Read Psalm 84
Focus on verse 10
If you have ever been separated from a person or from people or even from a place that you love, you understand the word “longing”. There was a time when I felt that way about my childhood home. I still actually look forward to any opportunity that comes my way to visit that place. The fact that some of my family still live there makes it a double blessing. Interestingly while I love to go visit what once was my home, I no longer desire to stay there permanently. In my short life of a little better than a half century, I have moved over twenty times, which means there are twenty different locations in two different countries that I have called “home” at some point.

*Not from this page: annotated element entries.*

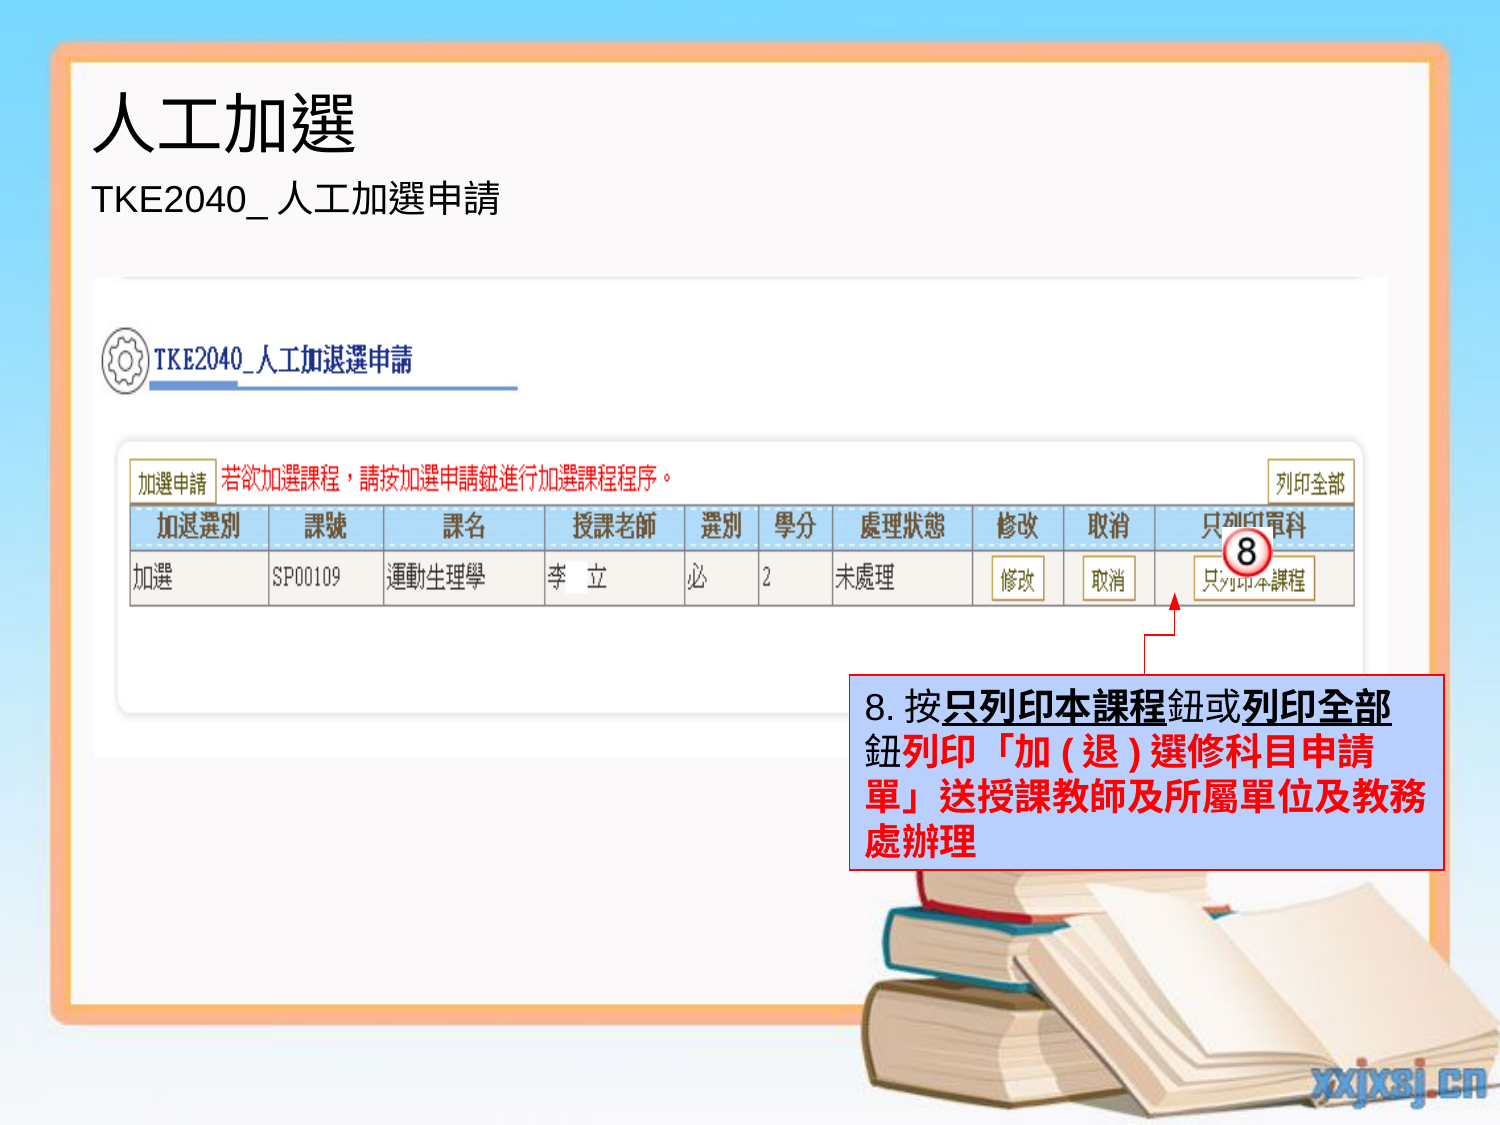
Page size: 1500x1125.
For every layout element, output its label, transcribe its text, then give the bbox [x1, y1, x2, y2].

text_box 人工加選 [75, 66, 1426, 177]
text_box 8.按只列印本課程鈕或列印全部鈕列印「加(退)選修科目申請單」送授課教師及所屬單位及教務處辦理 [849, 675, 1445, 827]
picture [0, 0, 1500, 1125]
text_box TKE2040_人工加選申請 [75, 167, 512, 229]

All of them would be fun to go back and visit, but only one currently feels like home, and ultimately I know that even this one is just temporary.
In today’s psalm, the writer describes his longing for being in the presence of God. In verse two he writes; “My soul longs, yes, faints for the courts of the Lord.” A little further down in verse ten he continues; “For a day in your courts is better than a thousand elsewhere.” And he adds, “I would rather be a doorkeeper in the house of my God than dwell in the tents of wickedness.”

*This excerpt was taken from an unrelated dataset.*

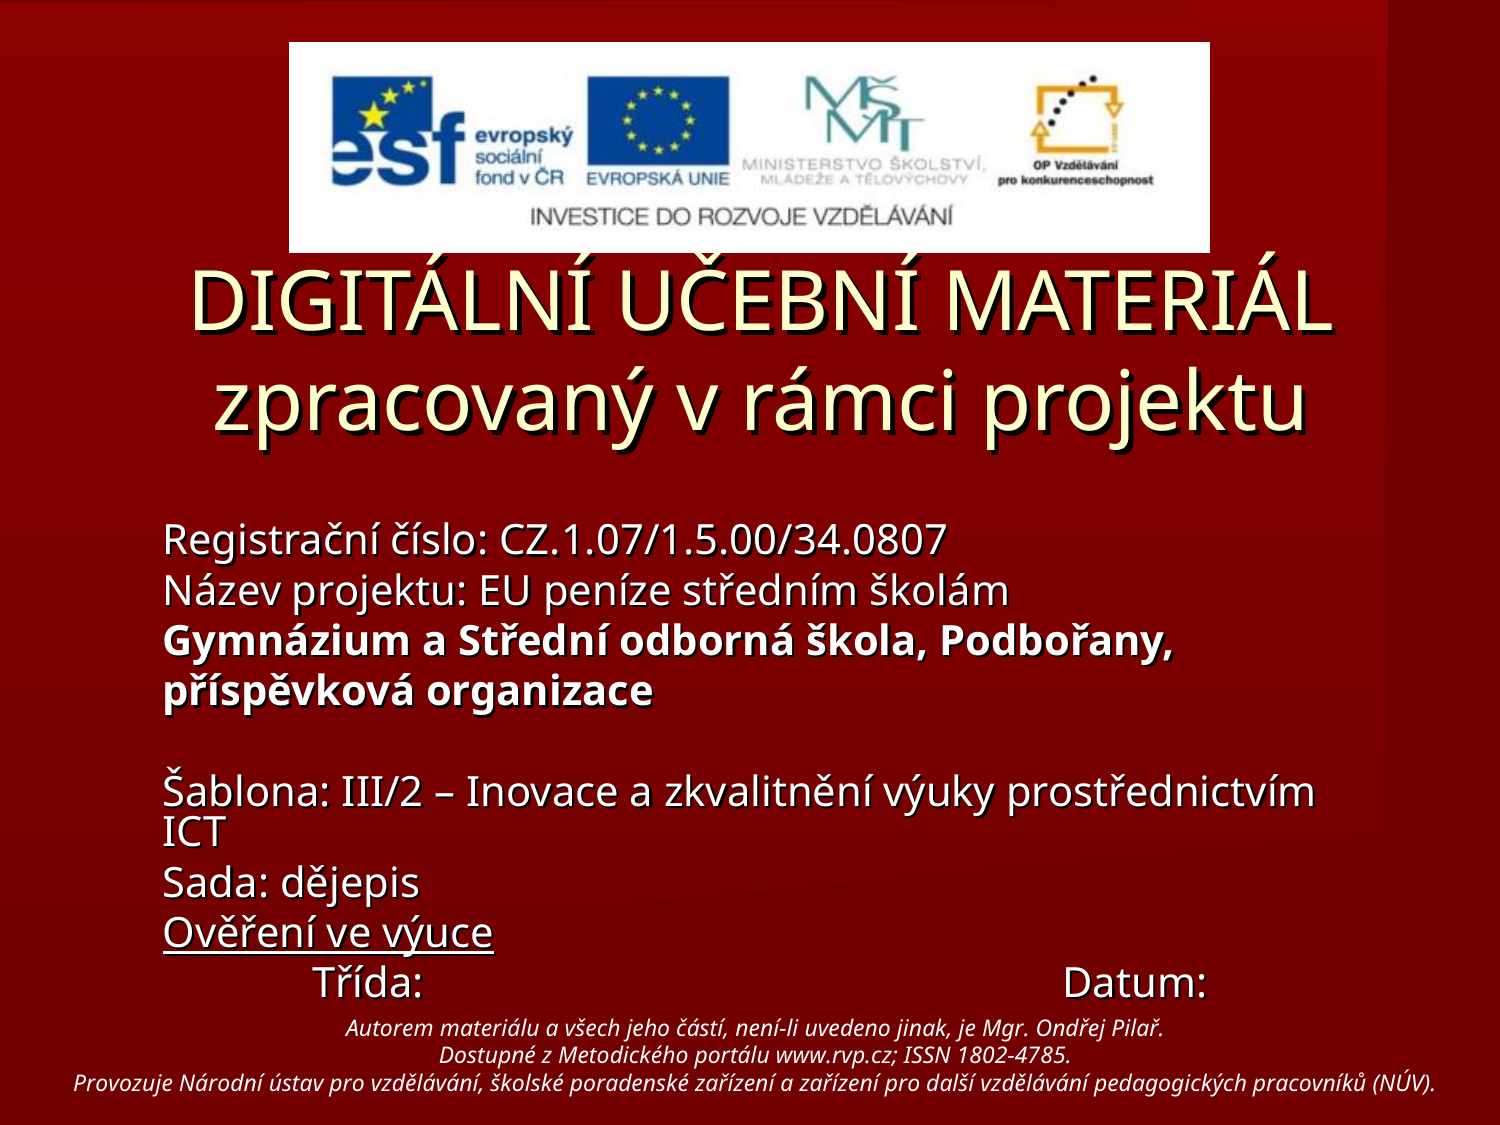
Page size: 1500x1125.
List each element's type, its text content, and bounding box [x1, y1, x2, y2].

There is a longing in the heart of the psalmist to stand once again in the presence of the Lord. It is possible that he is recalling his worship experience when the temple was still standing, prior to the invasion and exile of the people of Jerusalem. Despite this longing, and despite being in captivity, he ends the psalm with these words;
For the Lord God is a sun and shield;
The Lord bestows favor and honor.
No good thing does he withhold
From those who walk uprightly.
From the time that I established a relationship with God, I have noticed that this world seems less and less like home. Now, don’t misunderstand…I’m in no hurry to leave! For God has not withheld any good things from me as I have attempted to walk uprightly in the years I have known Him. It is a journey, and there have been times when I have not walked as uprightly as I could have, but with each passing year it becomes more clear that this world is not my permanent home.
I know that the day will come when my longing for the presence of God will be fulfilled. I’m not crazy about the transition I will have to go through to get there…it is however, somewhat comforting to have the confidence that God will not only be there on the other side waiting for me, but He is also already here with me now, and will be there to walk with me through the veil that separates this life from the next.
I suppose the long and short of it is that life with God is a win win situation. It’s a win because as long as I’m here He’s right here, walking every step with me, and when it’s time to go…He’ll be there to show me around and get me oriented to whatever eternity will be like. Either way, the older I get the more I long to be in His presence.